Enhanced support staff roles
Support staff, including teaching assistants and higher-level teaching assistants, can play a key role in the delivery of both academic and enrichment activities for disadvantaged pupils. The roles of such staff in many areas has altered significantly during the pandemic as schools have adapted to changing requirements. In some cases, this has included increased levels of leadership and planning responsibilities when it comes to the activities and support they offer.
Some senior leaders have highlighted these changes and have called for a better use of their valuable skills and abilities, especially in relation to pupil premium recipients.
For disadvantaged pupils in particular, having support staff to lean on for their academic and social and emotional needs can provide vital additional support to cope with the pressures of the pandemic.
Mental health and wellbeing
Another aspect of the pandemic that may have had a particularly significant impact on disadvantaged pupils is in the area of mental health.

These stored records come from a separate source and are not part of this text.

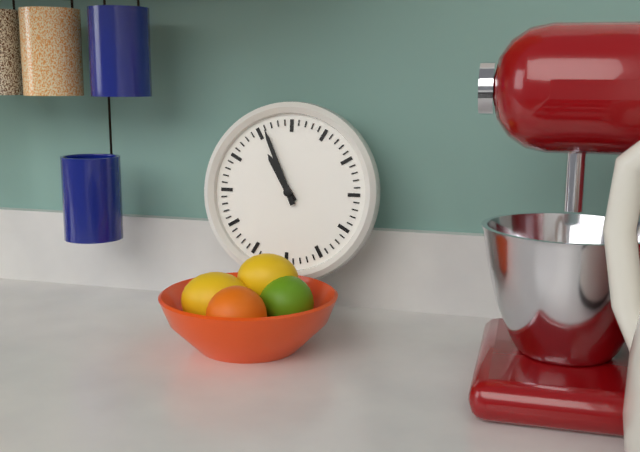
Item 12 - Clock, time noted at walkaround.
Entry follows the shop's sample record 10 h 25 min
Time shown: 10 h 56 min
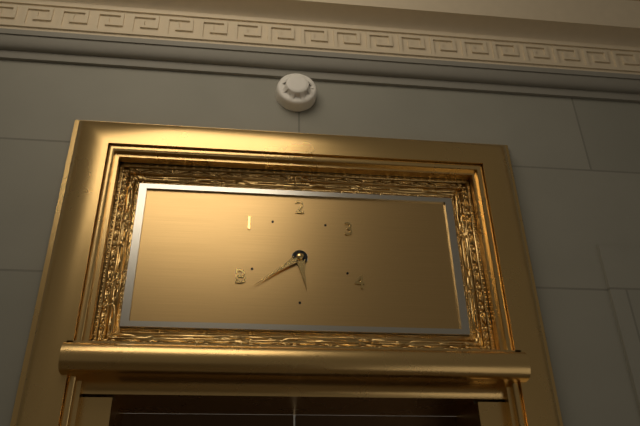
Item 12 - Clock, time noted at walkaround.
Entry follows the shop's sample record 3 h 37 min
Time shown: 5 h 39 min
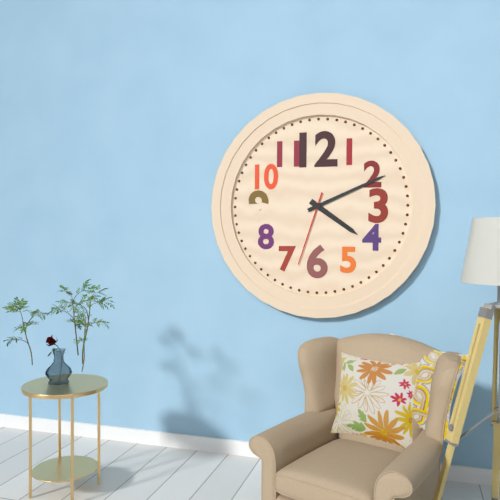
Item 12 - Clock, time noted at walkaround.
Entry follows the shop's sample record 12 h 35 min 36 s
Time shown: 4 h 11 min 33 s
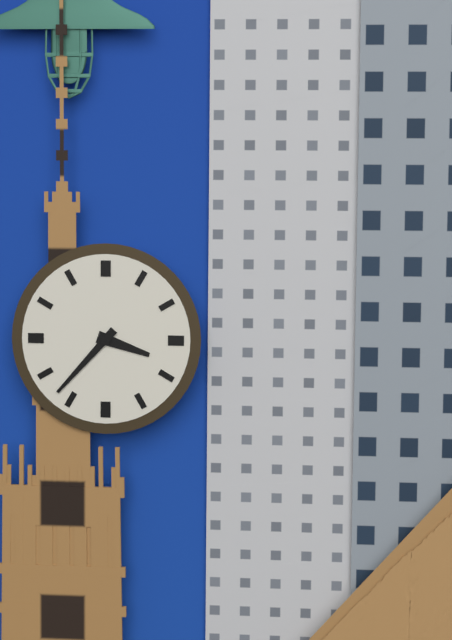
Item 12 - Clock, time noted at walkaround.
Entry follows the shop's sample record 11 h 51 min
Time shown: 3 h 37 min
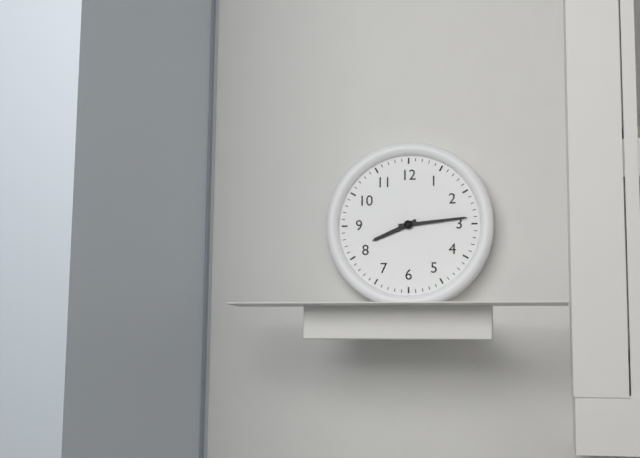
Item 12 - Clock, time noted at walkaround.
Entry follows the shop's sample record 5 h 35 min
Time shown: 8 h 14 min
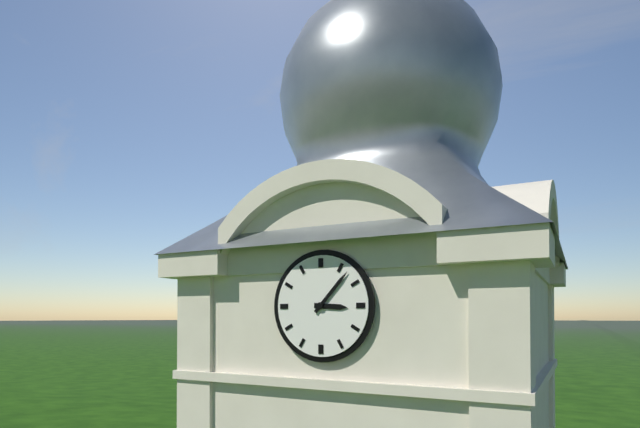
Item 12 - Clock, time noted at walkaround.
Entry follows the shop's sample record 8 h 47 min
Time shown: 3 h 07 min
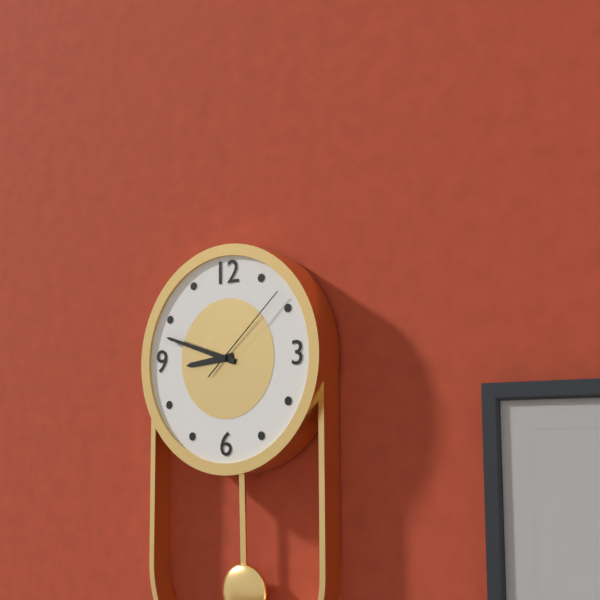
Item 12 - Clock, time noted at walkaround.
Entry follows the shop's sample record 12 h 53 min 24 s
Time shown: 8 h 48 min 08 s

During the pandemic, some young people, such as children in care or those who are disadvantaged financially, have reported poorer mental health and wellbeing. Parents/carers from households with lower annual incomes have also reported that their children may have suffered higher levels of behavioural, emotional and attentional difficulties than those with higher annual income throughout the pandemic.
These effects are likely to result from a mixture of factors, including:
difficulties of learning outside of the classroom
stress related to interrupted examinations
bereavement, anxiety or loneliness.
Supporting the mental health and wellbeing of pupils is another area where teachers and support staff can play a key role.

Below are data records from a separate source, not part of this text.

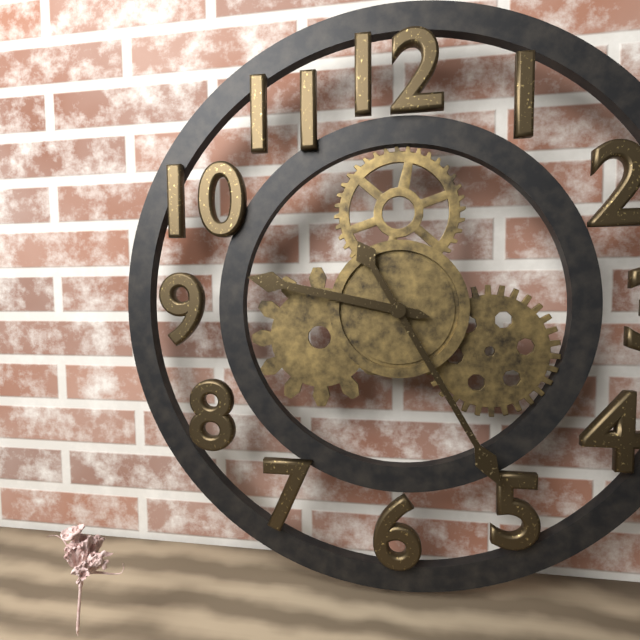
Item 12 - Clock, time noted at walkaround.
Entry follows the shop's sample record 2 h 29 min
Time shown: 9 h 25 min
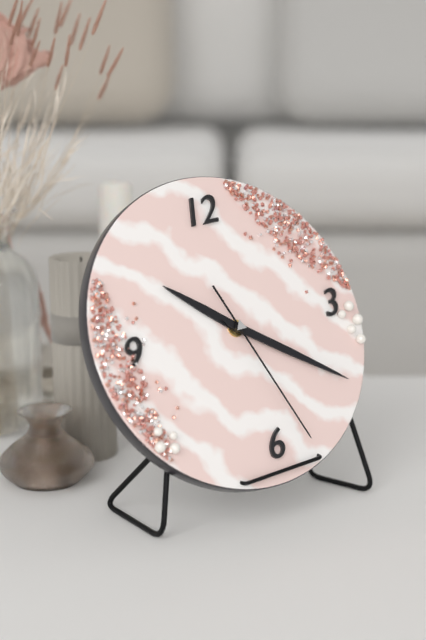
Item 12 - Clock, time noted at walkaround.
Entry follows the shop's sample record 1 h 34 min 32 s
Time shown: 10 h 21 min 27 s
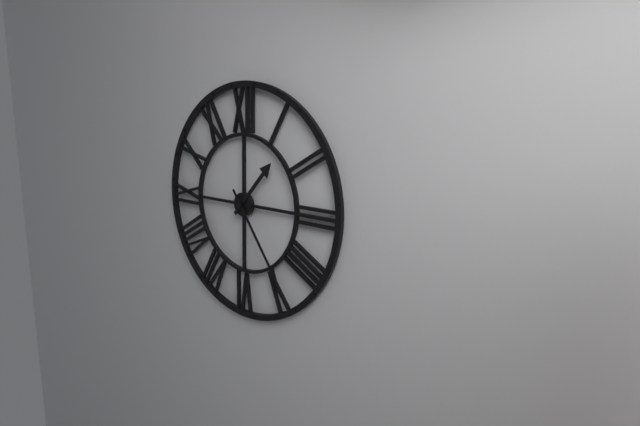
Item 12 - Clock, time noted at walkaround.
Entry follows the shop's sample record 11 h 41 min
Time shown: 1 h 24 min
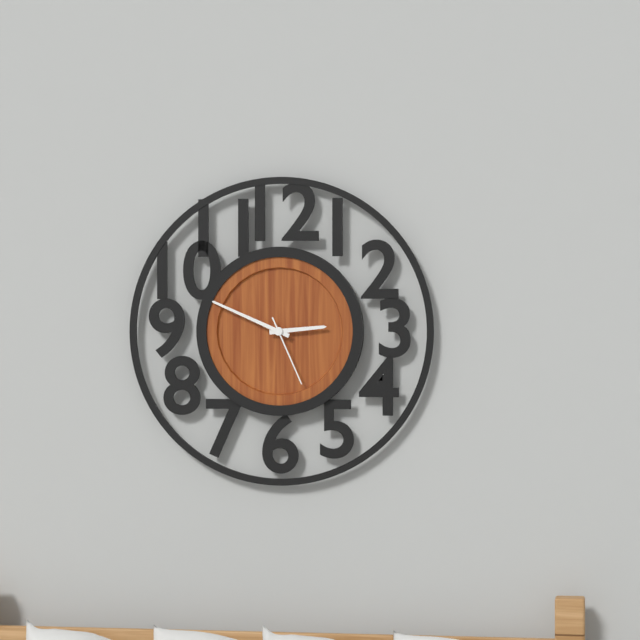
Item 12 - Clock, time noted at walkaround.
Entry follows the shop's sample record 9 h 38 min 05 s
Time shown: 2 h 49 min 26 s
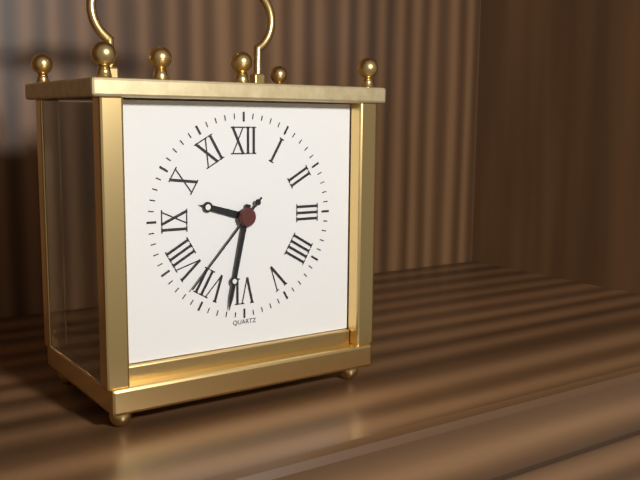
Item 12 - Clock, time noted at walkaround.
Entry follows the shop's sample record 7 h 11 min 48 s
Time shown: 9 h 32 min 37 s
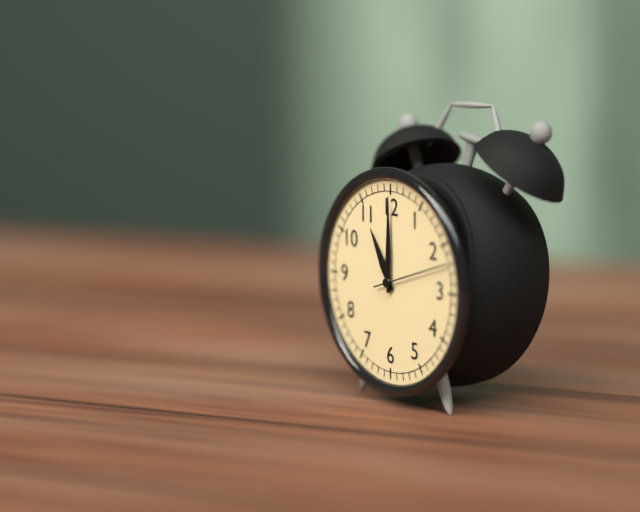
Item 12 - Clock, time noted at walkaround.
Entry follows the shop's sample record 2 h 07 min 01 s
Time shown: 11 h 00 min 12 s
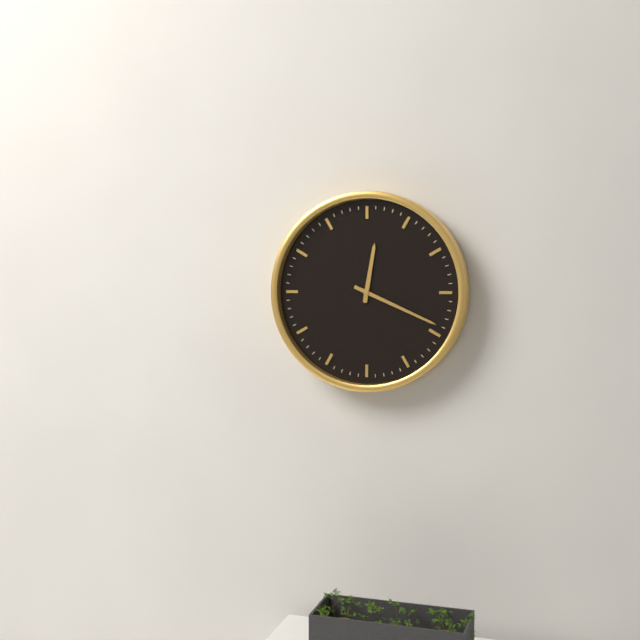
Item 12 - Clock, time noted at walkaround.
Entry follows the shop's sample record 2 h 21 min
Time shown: 12 h 19 min
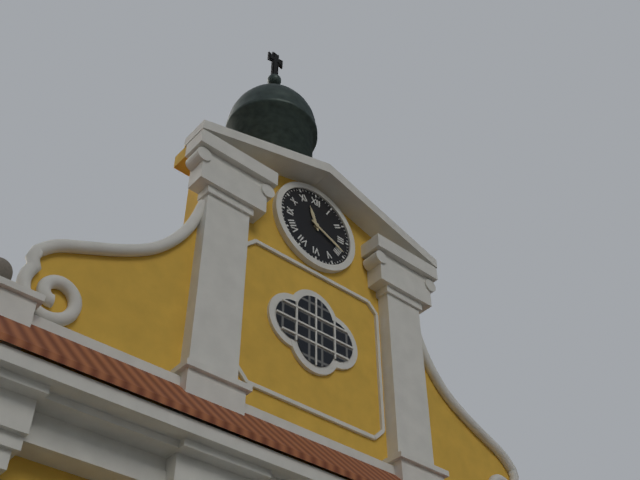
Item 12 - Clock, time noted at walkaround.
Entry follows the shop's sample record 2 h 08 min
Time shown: 11 h 19 min
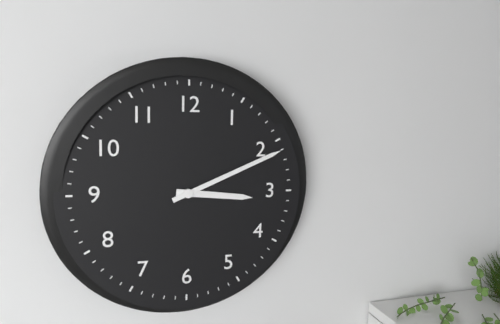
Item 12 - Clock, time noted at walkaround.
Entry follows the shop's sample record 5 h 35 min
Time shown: 3 h 11 min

Classroom interventions might include:
creating opportunities for student-led talking and listening
providing welcoming, safe and comfortable environments
devising systems to recognise acts of kindness
placing a greater emphasis on socialising, perhaps by including additional breaks in the school timetable
implementing regular whole-class activities.
The charity Young Minds has made the following recommendations:
make wellbeing a priority in school catch-up planning
take a cautious approach to measures that could introduce additional pressure to some young people — such as extending the school day
make sure that all young people know where and how to find support now
ensure that there are smooth pathways between services that provide mental health support.

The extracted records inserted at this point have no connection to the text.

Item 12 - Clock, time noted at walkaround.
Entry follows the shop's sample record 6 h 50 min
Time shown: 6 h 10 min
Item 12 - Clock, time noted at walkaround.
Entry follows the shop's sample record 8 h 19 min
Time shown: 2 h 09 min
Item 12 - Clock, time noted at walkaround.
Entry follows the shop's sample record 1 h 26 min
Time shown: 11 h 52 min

Many school leaders have acknowledged the importance of helping to cultivate positive mental wellbeing and emotional resilience during the pandemic. In some cases, helping provide a sense of stability for young people has been considered of greater value than diving back in with academic activities.
Next steps for leaders
The pandemic has left a growing inequality problem within the education system that requires urgent intervention. Every effort should be put into schemes that address the academic and support needs of disadvantaged pupils. This is challenging at a time when, in the absence of more comparable data, school leaders are still in search of evidence of what works.
In addition, the danger of further pandemic disruption is still very real and work must be done to prevent disadvantaged pupils falling even further behind.
Schools should apply a flexible approach over the coming weeks and months as the probability of needing a “blended” approach of online and face-to-face learning is still high. This might include more technology-focused training for teachers as they explore how to better utilise digital platforms and minimalize the absenteeism experienced with disadvantaged students and online learning.